• PROTO-HARAPPAN SETTLEMENTS

UNIT 1 – ANCIENT INDIA – PART 8

Proto-Harappan Settlements were not continued to Sind and the Punjab only. They are found in Northern Rajasthan (former Bikaner state) also and possibly extended further west wards into the Ganga plain.

         The pottery from Sothi in the ancient Drishadvati valley discovered by Shri A. Ghosh was so distinctive that he designated it as representative of Sothi Culture.

         Since the Harappan city overlies the earlier Proto-Harappan, clear house plans of the earlier city are not available. But in some houses we have evidence of ovens and the well-aligned land between a row of houses. There is also evidence of mud-brick fortification exposed on the southern, western, and northern sides of Kali Banga.

        It is interesting that like Amri and Kot Diji Kali Banga should also yield stone blades which are not only small but made on agate and chalcedony; some are serrated and baked.

        Copper was known, as it is attested by copper-bead as well as a celt and few other objects. The existence of wheel conveyance is proved by a cartwheel having a single hub. The pottery has six fabrics, all wheel made, as at Kot Diji, but unlike Amri, where in the lowest levels, the majority was hand-made.

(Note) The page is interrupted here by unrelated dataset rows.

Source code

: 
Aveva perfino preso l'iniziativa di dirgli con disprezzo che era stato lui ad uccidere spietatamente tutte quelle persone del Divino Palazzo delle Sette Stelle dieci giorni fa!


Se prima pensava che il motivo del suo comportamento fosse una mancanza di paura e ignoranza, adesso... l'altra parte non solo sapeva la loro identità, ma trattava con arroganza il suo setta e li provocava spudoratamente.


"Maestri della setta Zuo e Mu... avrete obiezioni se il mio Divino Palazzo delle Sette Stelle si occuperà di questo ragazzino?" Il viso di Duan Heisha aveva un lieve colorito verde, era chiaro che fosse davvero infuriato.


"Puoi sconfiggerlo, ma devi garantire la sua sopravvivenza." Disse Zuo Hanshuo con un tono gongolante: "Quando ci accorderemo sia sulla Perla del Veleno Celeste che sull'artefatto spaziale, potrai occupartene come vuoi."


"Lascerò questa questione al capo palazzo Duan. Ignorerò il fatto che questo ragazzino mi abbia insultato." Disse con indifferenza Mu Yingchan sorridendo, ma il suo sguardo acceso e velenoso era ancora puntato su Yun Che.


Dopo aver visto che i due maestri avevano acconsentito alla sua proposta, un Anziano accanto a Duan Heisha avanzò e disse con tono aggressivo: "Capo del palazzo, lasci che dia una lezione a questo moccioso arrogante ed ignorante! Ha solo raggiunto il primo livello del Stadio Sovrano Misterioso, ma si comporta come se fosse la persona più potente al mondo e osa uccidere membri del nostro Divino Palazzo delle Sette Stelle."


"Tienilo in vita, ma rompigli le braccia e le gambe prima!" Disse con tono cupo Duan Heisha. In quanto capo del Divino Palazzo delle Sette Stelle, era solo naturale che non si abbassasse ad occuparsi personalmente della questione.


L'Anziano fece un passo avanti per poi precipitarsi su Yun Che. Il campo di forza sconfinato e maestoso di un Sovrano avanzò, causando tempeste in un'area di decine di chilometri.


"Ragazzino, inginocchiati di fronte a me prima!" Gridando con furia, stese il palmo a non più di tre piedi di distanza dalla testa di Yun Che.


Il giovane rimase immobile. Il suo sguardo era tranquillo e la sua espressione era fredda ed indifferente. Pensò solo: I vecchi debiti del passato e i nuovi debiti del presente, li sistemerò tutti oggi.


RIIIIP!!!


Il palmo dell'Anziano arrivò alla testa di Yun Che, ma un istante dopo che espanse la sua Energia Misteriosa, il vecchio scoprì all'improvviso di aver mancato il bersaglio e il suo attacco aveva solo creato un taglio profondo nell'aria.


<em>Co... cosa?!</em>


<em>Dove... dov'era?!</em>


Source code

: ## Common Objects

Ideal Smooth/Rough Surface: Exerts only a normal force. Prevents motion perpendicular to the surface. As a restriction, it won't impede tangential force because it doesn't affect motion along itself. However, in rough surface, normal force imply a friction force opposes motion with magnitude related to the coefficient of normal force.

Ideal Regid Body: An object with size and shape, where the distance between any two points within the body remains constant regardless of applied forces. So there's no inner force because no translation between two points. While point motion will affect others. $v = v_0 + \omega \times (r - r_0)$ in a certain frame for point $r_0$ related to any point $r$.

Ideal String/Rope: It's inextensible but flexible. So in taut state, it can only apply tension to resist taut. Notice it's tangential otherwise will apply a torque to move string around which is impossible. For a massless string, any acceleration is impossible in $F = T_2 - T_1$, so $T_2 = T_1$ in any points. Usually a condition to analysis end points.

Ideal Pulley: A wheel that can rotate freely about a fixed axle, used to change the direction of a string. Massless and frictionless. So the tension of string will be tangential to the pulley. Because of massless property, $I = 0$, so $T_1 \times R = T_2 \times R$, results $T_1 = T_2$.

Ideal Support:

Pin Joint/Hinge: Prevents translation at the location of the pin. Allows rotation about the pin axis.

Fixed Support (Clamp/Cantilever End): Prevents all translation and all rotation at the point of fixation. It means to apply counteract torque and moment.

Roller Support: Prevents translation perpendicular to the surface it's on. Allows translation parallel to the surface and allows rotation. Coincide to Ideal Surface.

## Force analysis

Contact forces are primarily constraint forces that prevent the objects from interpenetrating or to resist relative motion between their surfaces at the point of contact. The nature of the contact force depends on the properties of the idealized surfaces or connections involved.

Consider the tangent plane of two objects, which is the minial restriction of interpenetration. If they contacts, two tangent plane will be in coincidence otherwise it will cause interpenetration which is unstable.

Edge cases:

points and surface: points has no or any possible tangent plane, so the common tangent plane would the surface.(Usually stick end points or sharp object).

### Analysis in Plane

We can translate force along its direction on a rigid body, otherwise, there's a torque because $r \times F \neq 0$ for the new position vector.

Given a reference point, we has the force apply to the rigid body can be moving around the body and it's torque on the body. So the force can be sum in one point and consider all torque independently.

        Though not Carbon-dated, on comparative rounds, the Amri Culture is placed before 2,500 B.C.

         In marked contrast to the localized village-cultures is the Indus Civilization, also known as the Harappa Civilization or Harappa Culture after the site in the Punjab where it was first identified.

        From Sutkagen dor in Southern Baluchistan to Alamgirpur in the Meerut district of Uttar Pradesh, the known western and eastern limits of the Indus Civilization, it is a distance of over 1,550 km. From north to south, it extends over 1,100 km. between Rupar in Punjab and Bhagatrav in the Kim estuary in Gujarat.      

     Whether it is Harappa or Mohenjo-Daro, Kali Banga or Lothal, the most striking character is systematic town-planning; the streets oriented north-south and east-west, produced a grid-pattern. Flanking the streets and similarly oriented lanes and by-lanes were well-planned houses, which in the case of Harappa and Mohenjo-Daro were almost invariably made of kiln-burnt bricks. Elsewhere in the contemporary world, mudbricks and wattle-and-daub were the usual building materials, and burnt-bricks were altogether unknown.

         A house comprised a central courtyard, three to four living rooms, a bath and a kitchen, while the more elaborate ones contained even up to thirty rooms and were often two-storied. Many of the houses were provided with a well, and there was an excellent underground drainage system.

        TOWN-PLANNING went further. At Harappa, Mohenjo-Daro and Kali Banga, there are two blocks of mounds-the large one on the east and a smaller one on the west. While the large block was the ‘lower’ city with its houses and streets laid out in the manner described above, the other seems to have been a citadel enclosed by a thick (13 meters at Harappa) mud-brick wall, externally revetted with burnt bricks, corner towers, and occasional bastions built along the length.

        No separate fortified mound has been found at Lothal, the conception of an acropolis seems to have existed, as may be inferred from the presence of a huge platform over which are situated the more important and large structures.